An organ comes available but Ryu's money has been stolen. He & his girlfriend (Dun-na Bae) hit upon a resoundingly stupid plan to kidnap an industrialist's little girl & get some money fast to pay for Ryu's sister's transplant. When the sister finds out about it, she is so ashamed she commits suicide, & Ryu falls into such a depressed dither that he manages by accident to let the kidnapped child drown.

So if Mr. Vengeance is the ultra-depressed child's father (Kang-ho Song), then his mission is to kill Ryu & his girlfriend, whose actions resulted in his daughter's death.

This would seem to be Mr. Vengeance times two, but there may be even more Mr. Vengeances if a wild story told by Ryu's girlfriend turns out to be true. She rather pathetically claims to be a member of an underground revolutionary organization, though she seems to be its only member, & claims it is "100 percent certain" that her fellow revolutionaries will avenge her if the girl's father procedes with his electrical torture to the point of killing her.

The tension of the film is in the sympathetic nature of both Mr. Vengeances. Ryu has been motivated by love of his sister & when it all goes wrong, his mission of mass murder is too loony to actually applaud, but he's understandable. We never fail to believe that underneath his apparent psychotic break is a sweet boy.
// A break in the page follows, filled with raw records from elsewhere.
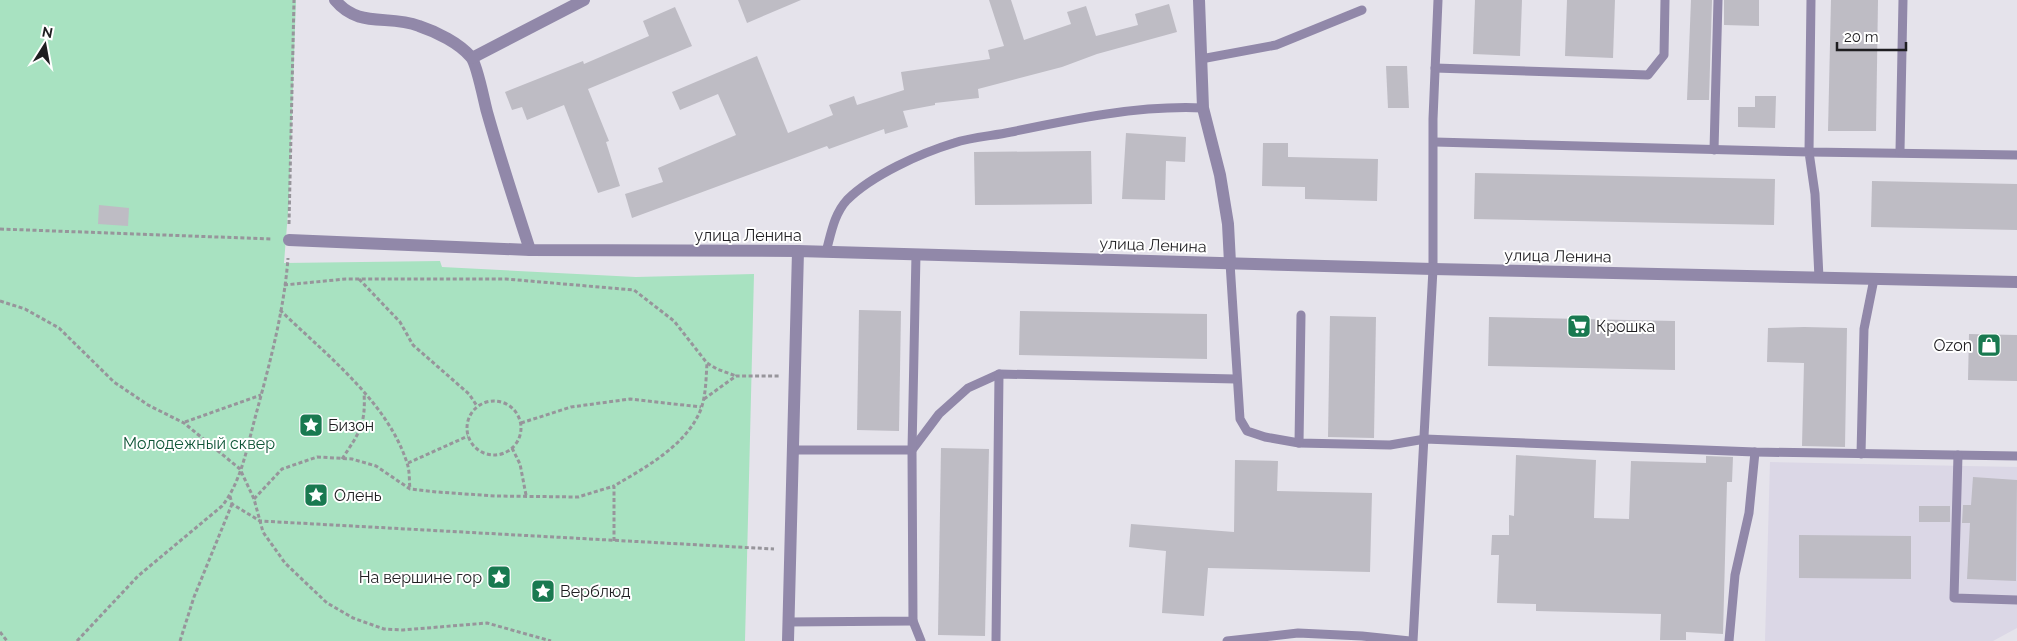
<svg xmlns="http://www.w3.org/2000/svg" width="2017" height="641" font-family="Raleway,sans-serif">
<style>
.built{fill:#dbd7e6}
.green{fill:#a8e2c1}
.building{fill:#bebcc4}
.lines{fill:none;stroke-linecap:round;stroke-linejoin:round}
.path{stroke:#97959b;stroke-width:3;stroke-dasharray:4 2.5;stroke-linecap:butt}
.service{stroke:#9188a9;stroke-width:9}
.minor{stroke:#9188a9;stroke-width:12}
.tertiary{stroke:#9188a9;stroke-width:12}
.labels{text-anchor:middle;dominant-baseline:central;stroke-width:4;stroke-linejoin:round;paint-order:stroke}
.street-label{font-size:16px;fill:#1f1e21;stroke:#fff}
.poi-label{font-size:16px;fill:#1f1e21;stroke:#fff;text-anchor:start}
.park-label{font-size:16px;fill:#105538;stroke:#fff}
</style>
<rect width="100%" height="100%" fill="#e5e3eb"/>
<polygon class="built" points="1770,462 2017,467 2017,628 1993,641 1765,641"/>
<polygon class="green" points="0,0 296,0 289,200 284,263 440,261 442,267 636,277 754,274 745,641 0,641"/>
<g class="building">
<polygon points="738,0 801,0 747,23"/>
<polygon points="989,0 1011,0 1024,40 1071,24 1067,12 1086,6 1096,36 1138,25 1135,14 1169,4 1177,32 1097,54 1062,67 978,89 979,98 935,103 935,105 903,111 908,127 885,134 884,129 829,149 827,146 632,218 625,194 663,182 658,168 736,135 718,94 680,110 672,92 757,56 788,133 833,115 829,105 854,96 857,105 904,90 901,72 990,59 988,50 1004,46"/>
<polygon points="1475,0 1522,0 1520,56 1473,54"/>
<polygon points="1567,0 1615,0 1613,58 1565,56"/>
<polygon points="1691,0 1712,0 1709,100 1687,100"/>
<polygon points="1724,0 1759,0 1759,26 1724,25"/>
<polygon points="1831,0 1878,0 1876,131 1828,131"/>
<polygon points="675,7 692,46 588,89 609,141 606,142 620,186 598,193 564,105 527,120 522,107 512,110 505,92 583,61 584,64 649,36 643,21"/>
<polygon points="1386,66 1407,66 1409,108 1388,108"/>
<polygon points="1755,96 1776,96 1775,128 1738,127 1738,107 1755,107"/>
<polygon points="1126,133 1186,137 1185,162 1166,161 1165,200 1122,199"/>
<polygon points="1263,143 1288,143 1288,157 1378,159 1377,201 1305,199 1305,187 1262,186"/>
<polygon points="1091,151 1092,204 975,205 974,152"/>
<polygon points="1475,173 1775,179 1774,225 1474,219"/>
<polygon points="1872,181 2017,184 2017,230 1871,227"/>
<polygon points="99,205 129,208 128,226 98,224"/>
<polygon points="859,310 901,311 899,431 857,430"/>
<polygon points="1020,311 1207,314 1207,359 1019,355"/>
<polygon points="1330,316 1376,317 1374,438 1328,437"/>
<polygon points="1489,317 1675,321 1675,370 1488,366"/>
<polygon points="1804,327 1847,328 1845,447 1802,446 1804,363 1767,362 1768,328"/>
<polygon points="1969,334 2017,335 2017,381 1968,380"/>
<polygon points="941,448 989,449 985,636 938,635"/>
<polygon points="1516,455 1596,460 1594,518 1629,519 1631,461 1706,463 1706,456 1733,457 1732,482 1727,482 1723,634 1686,632 1686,640 1660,640 1661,614 1536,611 1536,604 1497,603 1499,555 1491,555 1492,535 1509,535 1509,515 1514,516"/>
<polygon points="1235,460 1278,461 1277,491 1372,493 1370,572 1208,568 1204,616 1162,613 1166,551 1129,547 1131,524 1234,532"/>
<polygon points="1973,477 2017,480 2016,581 1967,579 1970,523 1962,523 1963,505 1971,505"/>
<rect x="1919" y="506" width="31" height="16"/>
<polygon points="1799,535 1911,536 1911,579 1799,578"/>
</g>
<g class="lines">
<g class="path">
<polyline points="289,224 294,0"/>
<polyline points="0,229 272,239"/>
<polyline points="359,279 400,322 413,345 469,394 477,406"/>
<polyline points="284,285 346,279 506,279 634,290 674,321 707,363 717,369 736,376"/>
<polyline points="0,301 25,309 59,328 114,382 148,405 184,423 240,469 254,499 263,532 285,563 327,603 353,618 384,629 403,630 487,623 551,641"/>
<path d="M280,310C324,353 388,402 407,463C410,471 409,481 410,489"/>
<polyline points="704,399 736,376 779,376"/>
<circle cx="494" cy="428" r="27"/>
<polyline points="185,422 261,395"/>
<polyline points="521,423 571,407 630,399 701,407"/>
<polyline points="512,448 520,464 526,495"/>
<path d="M342,459C359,433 366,425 364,393"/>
<polyline points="408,463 468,436"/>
<polyline points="230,496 232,504 260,521 774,549"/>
<polyline points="254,499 282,469 317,457 352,459 376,466 410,489 437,492 495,496 578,497 614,486"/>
<path d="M614,541V486C646,467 687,445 701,409C706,395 706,378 707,363"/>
<polyline points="0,632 7,641"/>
<path d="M77,641L138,576L222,506C241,482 247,448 255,418C269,366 284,312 288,258"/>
<polyline points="180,641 194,597 232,504"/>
</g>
<g class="service">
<polyline points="1811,0 1809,152 2017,155"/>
<polyline points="1201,59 1276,45 1362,10"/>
<polyline points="1435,68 1648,75 1664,55 1665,0"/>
<polyline points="1435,142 1809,152 1815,194 1819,278"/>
<polyline points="1714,150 1718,0"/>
<polyline points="1900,151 1903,0"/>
<path d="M826,252C831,234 834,214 847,200C872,175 921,153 954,143C972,137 992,136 1011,132C1073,119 1140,105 1203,108"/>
<polyline points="1230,263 1240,419 1247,431 1265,437 1299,443 1390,445 1425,439 1755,452 2017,456"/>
<polyline points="1299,443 1301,315"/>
<polyline points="793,450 912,450 939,414 968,388 999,374 1236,379"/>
<polyline points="1861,454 1864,329 1874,279"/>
<polyline points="1958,455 1954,598 2017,600"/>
<polyline points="913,621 921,641"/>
<polyline points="788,622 913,621 912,450 916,254"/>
<polyline points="996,641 999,374"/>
<polyline points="1227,641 1298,633 1362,636 1410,641"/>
<polyline points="1413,641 1433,269 1433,119 1438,0"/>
<polyline points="1729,641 1735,575 1749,513 1755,452"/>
</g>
<g class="minor">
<path d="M335,0C359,29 388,14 419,26C437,32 459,43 471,57C477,64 484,101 487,112C500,158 515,204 530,250"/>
<polyline points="1199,0 1203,108 1220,175 1228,224 1230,263"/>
<polyline points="472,58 584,0"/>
<polyline points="289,240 530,250 798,251"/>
</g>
<polyline class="tertiary" points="788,641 798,251 1433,269 2017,282"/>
</g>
<defs>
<g id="supermarket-square" transform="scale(1.25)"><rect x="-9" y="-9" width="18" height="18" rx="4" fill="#197950" stroke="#fff"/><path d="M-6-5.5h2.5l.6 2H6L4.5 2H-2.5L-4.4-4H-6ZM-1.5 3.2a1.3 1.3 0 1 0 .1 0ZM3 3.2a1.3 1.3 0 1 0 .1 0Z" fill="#fff"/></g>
<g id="shop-square" transform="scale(1.25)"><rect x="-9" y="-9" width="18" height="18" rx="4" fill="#197950" stroke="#fff"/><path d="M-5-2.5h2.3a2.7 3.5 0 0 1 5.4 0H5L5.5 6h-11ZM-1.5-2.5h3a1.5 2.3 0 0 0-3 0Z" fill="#fff"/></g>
<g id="sight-square" transform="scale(1.25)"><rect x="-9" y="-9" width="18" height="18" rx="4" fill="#197950" stroke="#fff"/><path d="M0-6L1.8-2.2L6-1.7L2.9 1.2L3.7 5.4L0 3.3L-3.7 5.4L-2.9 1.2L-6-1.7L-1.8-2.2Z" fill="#fff"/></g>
</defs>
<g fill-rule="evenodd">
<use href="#supermarket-square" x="1579" y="326"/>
<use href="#shop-square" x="1989" y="345"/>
<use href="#sight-square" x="311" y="425"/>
<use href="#sight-square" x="316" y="495"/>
<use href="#sight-square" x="499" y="577"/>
<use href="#sight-square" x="543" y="591"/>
</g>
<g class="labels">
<g class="street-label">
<text x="748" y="235">улица Ленина</text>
<text transform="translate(1153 245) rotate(2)">улица Ленина</text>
<text transform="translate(1558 256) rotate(1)">улица Ленина</text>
</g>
<g class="poi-label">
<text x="1596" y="326">Крошка</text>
<text x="1972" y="345" text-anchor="end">Ozon</text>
<text x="328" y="425">Бизон</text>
<text x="334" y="495">Олень</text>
<text x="482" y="577" text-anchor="end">На вершине гор</text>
<text x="560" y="591">Верблюд</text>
</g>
<g class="park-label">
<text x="199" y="443">Молодежный сквер</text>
</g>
</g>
<g transform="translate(45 45) rotate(11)" stroke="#ffffff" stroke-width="4" paint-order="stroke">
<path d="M0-4L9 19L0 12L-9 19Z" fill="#1f1e21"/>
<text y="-8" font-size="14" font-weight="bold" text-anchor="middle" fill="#1f1e21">N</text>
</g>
<path d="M1837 42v8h69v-8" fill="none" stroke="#1f1e21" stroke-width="2.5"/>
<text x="1844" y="42" font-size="15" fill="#1f1e21" stroke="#ffffff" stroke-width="4" paint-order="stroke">20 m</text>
</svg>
The girl's father's grief-compelled mission of vengeance is even easier to understand. But this is no blood-fetish film for heartless viewers, as it remains clear that the father cannot be satisfied with his revenge nor achieve any closure, for he knows too well his enemies aren't bad people.

Everyone has sympathy for everyone, & contrasting this sympathetic tone to the graphic violence is much more unsettling than a film that is gorey without emotion.

Director Chan Wook Park followed up this intense revenge masterpiece with the nearly-as-powerful Oldboy (2003), & a third film to complete the vengeance trilogy, Sympathy for Lady Vengeance (2005).